- Kiper Timnas Indonesia, Maarten Paes, melakoni debut bersama Ajax melawan NEC Nijmegen di Liga Belanda 2025/2026.
- Pertandingan yang berlangsung di Johan Cruyff Arena berakhir imbang 1-1, membuat Ajax dan NEC sama-sama mengoleksi 43 poin.
- Debut Paes ditandai dengan tujuh penyelamatan penting dan partisipasi aktif dalam distribusi bola timnya.
Suara.com - Kiper Timnas Indonesia, Maarten Paes, akhirnya menjalani debut bersama Ajax Amsterdam pada lanjutan Liga Belanda 2025/2026.
Tampil di Stadion Johan Cruyff Arena, Minggu dini hari WIB, Ajax harus puas bermain imbang 1-1 kontra NEC Nijmegen.
Hasil ini membuat NEC tetap berada di peringkat ketiga klasemen sementara dengan 43 poin. Ajax menyusul di posisi keempat dengan jumlah poin sama, namun kalah selisih gol.
Paes langsung dipercaya tampil sebagai starter.
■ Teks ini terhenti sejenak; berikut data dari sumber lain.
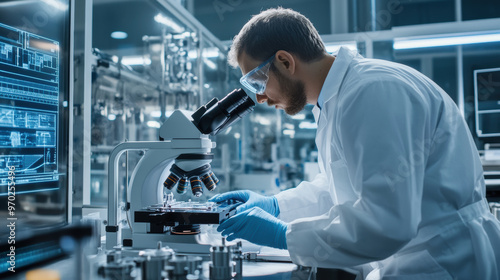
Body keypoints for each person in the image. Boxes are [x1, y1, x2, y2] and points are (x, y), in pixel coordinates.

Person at [210, 7, 500, 280]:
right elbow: (342, 189)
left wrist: (282, 235)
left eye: (257, 82)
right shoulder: (336, 100)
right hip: (415, 259)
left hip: (443, 262)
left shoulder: (372, 93)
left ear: (285, 62)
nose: (260, 98)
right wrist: (276, 206)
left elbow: (385, 222)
Kiper berusia 27 tahun itu mendapat ujian serius pada menit ke-24 saat gawangnya dibobol Sami Ouaissa.
Namun, setelah tinjauan VAR, gol tersebut dianulir karena Ouaissa lebih dulu berada dalam posisi offside. Keputusan itu menjadi momen penting yang menjaga kepercayaan diri Paes di laga perdananya.
Tuan rumah akhirnya mampu memecah kebuntuan pada menit ke-39. Serangan rapi Ajax dituntaskan dengan baik oleh Mika Godts yang membawa timnya unggul 1-0.
Skor tersebut bertahan hingga turun minum. Ajax tampil cukup dominan di babak pertama, sementara NEC mencoba merespons lewat serangan balik cepat.
Memasuki babak kedua, NEC tampil lebih agresif. Tekanan intens yang mereka lancarkan akhirnya membuahkan hasil pada menit ke-57.
Gelandang Darko Nejasmic sukses mencetak gol penyeimbang dan mengubah skor menjadi 1-1. Setelah gol tersebut, tempo pertandingan meningkat dengan kedua tim saling menekan.
Baca Juga: Bedah Taktik Aleksandar Dimitrov Lawan John Herdman di FIFA Series 2026
Meski begitu, hingga peluit panjang dibunyikan, tak ada gol tambahan tercipta.
Berdasarkan data Fotmob, Paes tampil solid di bawah mistar. Ia mencatatkan tujuh kali penyelamatan sepanjang pertandingan—sebuah angka impresif untuk laga debut di kompetisi seketat Liga Belanda.
Tak hanya piawai dalam menghalau tembakan, Paes juga cukup aktif dalam distribusi bola. Ia membukukan 27 umpan sukses dari 51 percobaan operan, dengan akurasi 53 persen.
Catatan tersebut menunjukkan peran Paes tak hanya sebagai shot stopper, tetapi juga bagian dari skema build-up Ajax dari lini belakang.